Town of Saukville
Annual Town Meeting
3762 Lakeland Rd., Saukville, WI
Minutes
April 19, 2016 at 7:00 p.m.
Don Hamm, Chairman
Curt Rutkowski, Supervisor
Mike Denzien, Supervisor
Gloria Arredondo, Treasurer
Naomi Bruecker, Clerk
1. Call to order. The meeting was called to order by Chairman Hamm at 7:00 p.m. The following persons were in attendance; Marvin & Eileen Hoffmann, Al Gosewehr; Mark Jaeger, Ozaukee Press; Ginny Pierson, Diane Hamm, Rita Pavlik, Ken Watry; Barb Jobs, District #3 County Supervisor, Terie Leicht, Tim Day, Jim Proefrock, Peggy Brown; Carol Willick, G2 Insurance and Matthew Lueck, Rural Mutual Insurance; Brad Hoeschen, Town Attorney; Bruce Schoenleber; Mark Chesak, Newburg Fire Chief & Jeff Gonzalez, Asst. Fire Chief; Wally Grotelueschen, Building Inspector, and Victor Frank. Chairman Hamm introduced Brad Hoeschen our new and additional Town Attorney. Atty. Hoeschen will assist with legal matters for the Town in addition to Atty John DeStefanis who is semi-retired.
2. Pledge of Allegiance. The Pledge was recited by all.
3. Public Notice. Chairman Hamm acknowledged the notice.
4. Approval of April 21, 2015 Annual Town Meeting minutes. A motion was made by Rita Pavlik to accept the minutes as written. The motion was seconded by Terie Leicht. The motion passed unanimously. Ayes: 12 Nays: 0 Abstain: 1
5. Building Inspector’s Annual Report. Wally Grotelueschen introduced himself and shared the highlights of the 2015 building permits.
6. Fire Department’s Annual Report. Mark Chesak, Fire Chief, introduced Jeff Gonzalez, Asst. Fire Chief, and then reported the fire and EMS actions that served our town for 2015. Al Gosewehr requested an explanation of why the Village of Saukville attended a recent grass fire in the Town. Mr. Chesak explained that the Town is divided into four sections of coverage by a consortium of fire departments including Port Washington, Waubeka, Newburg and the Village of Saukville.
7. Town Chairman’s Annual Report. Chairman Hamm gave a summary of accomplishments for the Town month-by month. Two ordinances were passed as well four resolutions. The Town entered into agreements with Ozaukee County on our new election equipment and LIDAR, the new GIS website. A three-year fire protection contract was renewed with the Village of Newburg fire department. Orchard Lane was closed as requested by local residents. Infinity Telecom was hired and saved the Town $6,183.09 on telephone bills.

» **TASK GOAL**
Copy the records above exactly, beginning at the line that contains "Naomi Bruecker, Clerk" and stopping after the line that contains "5. Building Inspector’s".

» **RESULT BELOW**
Naomi Bruecker, Clerk
1. Call to order. The meeting was called to order by Chairman Hamm at 7:00 p.m. The following persons were in attendance; Marvin & Eileen Hoffmann, Al Gosewehr; Mark Jaeger, Ozaukee Press; Ginny Pierson, Diane Hamm, Rita Pavlik, Ken Watry; Barb Jobs, District #3 County Supervisor, Terie Leicht, Tim Day, Jim Proefrock, Peggy Brown; Carol Willick, G2 Insurance and Matthew Lueck, Rural Mutual Insurance; Brad Hoeschen, Town Attorney; Bruce Schoenleber; Mark Chesak, Newburg Fire Chief & Jeff Gonzalez, Asst. Fire Chief; Wally Grotelueschen, Building Inspector, and Victor Frank. Chairman Hamm introduced Brad Hoeschen our new and additional Town Attorney. Atty. Hoeschen will assist with legal matters for the Town in addition to Atty John DeStefanis who is semi-retired.
2. Pledge of Allegiance. The Pledge was recited by all.
3. Public Notice. Chairman Hamm acknowledged the notice.
4. Approval of April 21, 2015 Annual Town Meeting minutes. A motion was made by Rita Pavlik to accept the minutes as written. The motion was seconded by Terie Leicht. The motion passed unanimously. Ayes: 12 Nays: 0 Abstain: 1
5. Building Inspector’s Annual Report. Wally Grotelueschen introduced himself and shared the highlights of the 2015 building permits.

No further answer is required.